Note that the denominator $P(\vec{x})$ can be computed as a sum over the possible classes of $Y$:
\begin{equation*}
    P(\vec{x}) = \sum_{c \in \mathcal{C}} P(\vec{x}|c)P(c).
\end{equation*}
From this it becomes quite clear that the posteriors $P(c|\vec{x})$ define a probability distribution over the possible class $c \in \mathcal{C}$. Indeed, each value is non-negative, and when we sum over all classes, we get $1$:
\begin{align*}
    \sum_{c \in \mathcal{C}} P(c| \vec{x}) & = \sum_{c \in \mathcal{C}} \frac{P(\vec{x}|c)P(c)}{ P(\vec{x}) } = 1.
\end{align*}
Quite logically, given a row of features $\vec{x}$, our best bet for which class to predict for $Y$ would be the class $c \in \mathcal{C}$ with the largest posterior probability (because this is (in principle) the most likely class that was observed in the dataset). This is the basic idea behind Bayesian Classifiers. 

Now, let's go over the various classifiers mentioned in the outline.

### 1. Bayes Classifier
This is the most direct classifier in the sense that it makes basically no assumptions about how the data are distributed; in practice, that means it is essentially impossible to implement.

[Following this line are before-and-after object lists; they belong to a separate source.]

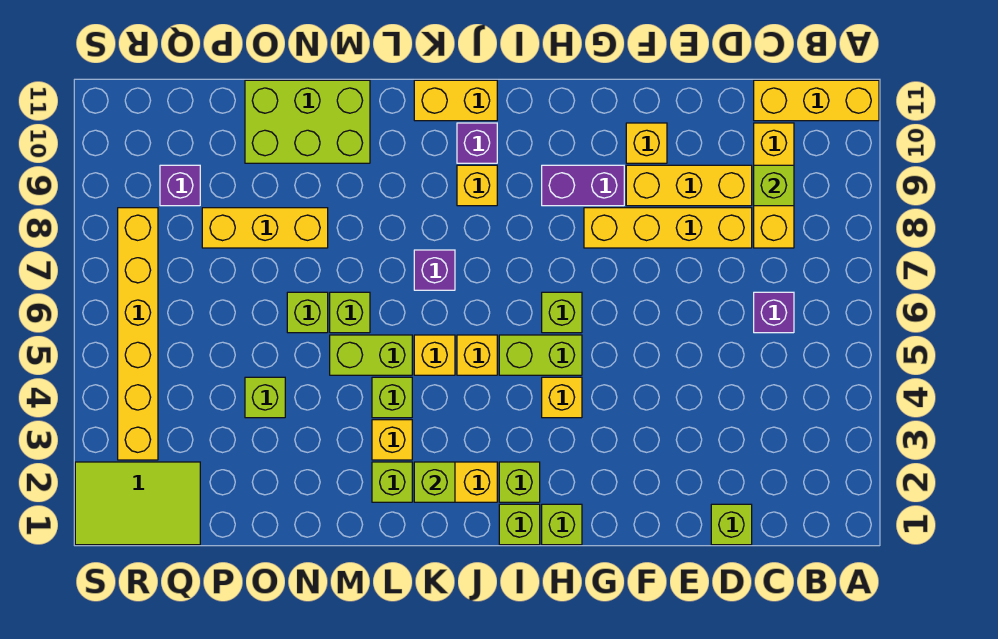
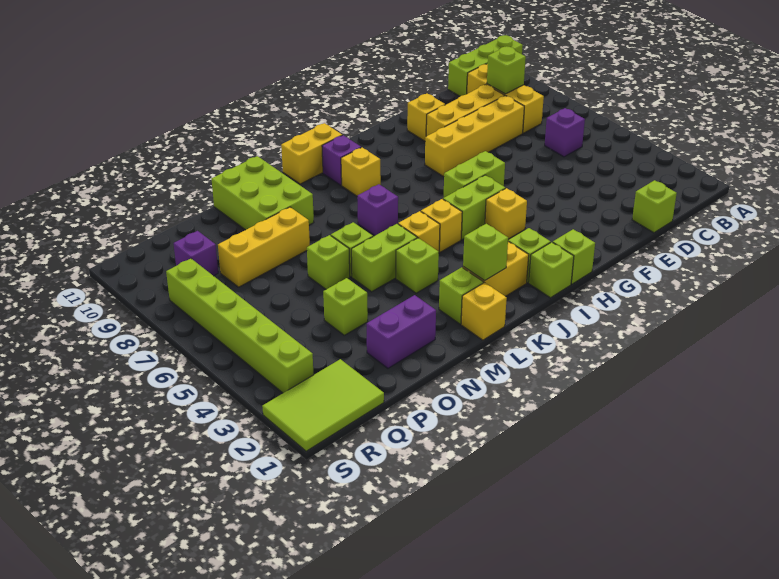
yellow brick A11:C11 level 1 -> lime brick A11:C11 level 1
purple brick G9:H9 level 1 -> purple brick N2:O2 level 1
lime brick H6 level 1 -> lime brick G6:H6 level 1
yellow brick L3 level 1 -> yellow brick L1 level 1
lime brick M10:O11 level 1 -> lime brick M9:N11 level 1
yellow brick R3:R8 level 1 -> lime brick R3:R8 level 1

Nevertheless, it is still useful as a theoretical construct, and will help give us some intuition for Bayesian classifiers in general. 

First off, let's be completely clear that a classifier is a function
\begin{equation*}
    F : \mathbb{R}^n \to \mathcal{C},
\end{equation*}
which assigns to any instance $\vec{x} = (x_1,\dotsc,x_n)$ of features a class $F(\vec{x}) \in \mathcal{C}$. 

Now, the Baye's Classifier, which we denote by $F_{\textup{Bayes}}$, does the natural probabilistic thing: it classifies a given $\vec{x}$ into the class which bears the maximum posterior probability. Notationally, we write this as follows:
\begin{align*}
    F_{\textup{Bayes}}(\vec{x}) & = \argmax_{c \in \mathcal{C}} P(c \mid \vec{x})\\
    & = \argmax_{c \in \mathcal{C}} \dfrac{ P(\vec{x}| c) P(c) }{ P(\vec{x}) }.
\end{align*}
Note that the denominator is non-negative and fixed as we vary the classes, so to find the class which maximimizes the LHS, we may as well drop the denominator from the right-hand side. This yields the following simplified form of the Bayes Classifier:
\begin{align*}
    F_{\textup{Bayes}}(\vec{x}) & = \argmax_{c \in \mathcal{C}} P(\vec{x}| c) P(c)\\
    & = \argmax_{c \in \mathcal{C}} P(\vec{x},c),
\end{align*}
where $P(\vec{x},c)$ denotes the joint probability that $\vec{X} = \vec{x}$ and $Y = c$.